A simple classification request scores low and routes to gpt-4o-mini. A multi-tool reasoning task scores high and routes to claude-sonnet-4-6.

You can override the tier per request with the x-prism-complexity-override header. Pass the tier name (e.g., simple, moderate, complex - matching your configured tier names).


Provider lock (sticky routing)

Force a request to a specific provider, bypassing the routing strategy. Useful for stateful workflows where you need consistency across multiple calls.

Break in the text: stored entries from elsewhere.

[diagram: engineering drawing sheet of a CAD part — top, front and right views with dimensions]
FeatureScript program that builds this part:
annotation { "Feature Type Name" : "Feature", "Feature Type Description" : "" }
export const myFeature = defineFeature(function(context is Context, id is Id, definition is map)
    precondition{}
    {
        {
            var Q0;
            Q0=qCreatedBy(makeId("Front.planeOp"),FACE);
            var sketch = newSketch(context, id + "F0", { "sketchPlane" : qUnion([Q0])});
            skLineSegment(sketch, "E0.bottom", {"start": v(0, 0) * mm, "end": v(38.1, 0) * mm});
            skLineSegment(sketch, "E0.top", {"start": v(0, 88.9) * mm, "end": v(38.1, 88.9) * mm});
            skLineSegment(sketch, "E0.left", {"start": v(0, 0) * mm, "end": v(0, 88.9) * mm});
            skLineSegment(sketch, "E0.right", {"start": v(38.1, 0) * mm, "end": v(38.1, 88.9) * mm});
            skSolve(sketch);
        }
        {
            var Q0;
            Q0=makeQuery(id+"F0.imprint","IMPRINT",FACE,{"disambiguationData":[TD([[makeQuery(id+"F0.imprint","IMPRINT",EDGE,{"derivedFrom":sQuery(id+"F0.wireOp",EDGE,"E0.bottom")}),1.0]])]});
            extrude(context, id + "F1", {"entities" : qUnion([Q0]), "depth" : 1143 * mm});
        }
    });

Set it via the x-prism-provider-lock header or provider_lock in request metadata:

response = client.chat.completions.create(
    model="gpt-4o",
    messages=[{"role": "user", "content": "Hello"}],
    extra_headers={"x-prism-provider-lock": "openai"},
)

Configure which providers can be locked to:

routing:
  provider_lock:
    enabled: true
    allowed_providers: ["openai", "anthropic"]
    deny_providers: ["groq"]  # never lock to Groq

If allowed_providers is empty, all providers are allowed (except those in deny_providers).


Adaptive strategy details

The adaptive strategy learns from real traffic and adjusts weights over time:

  1. Learning phase: For the first N requests (default: 100), uses round-robin to gather baseline latency and error data from all providers.
  2. Active phase: Computes per-provider weights every 30 seconds using latency (lower is better) and error rate (fewer errors is better).
  3. Weight smoothing: New weights are blended with old weights using a smoothing factor (default: 0.3) to prevent wild swings.
  4. Minimum weight: No provider drops below 5% weight, ensuring all providers stay in rotation.
routing:
  default_strategy: "adaptive"
  adaptive:
    enabled: true
    learning_requests: 100
    update_interval: 30s
    smoothing_factor: 0.3
    min_weight: 0.05
    signal_weights:
      latency: 0.5
      error_rate: 0.4
      # cost: 0.1 (parsed but not yet used in weight calculation)

Race (fastest response) details

The fastest strategy sends the same request to all eligible providers simultaneously and returns whichever responds first. The rest are cancelled.

routing:
  default_strategy: "fastest"
  fastest:
    max_concurrent: 3        # limit parallel calls
    cancel_delay: 50ms       # wait before cancelling losers
    excluded_providers:       # skip these in the race
      - "groq"

Warning

You are billed by every provider that receives the request, not just the winner. Use this for latency-critical requests where cost is secondary.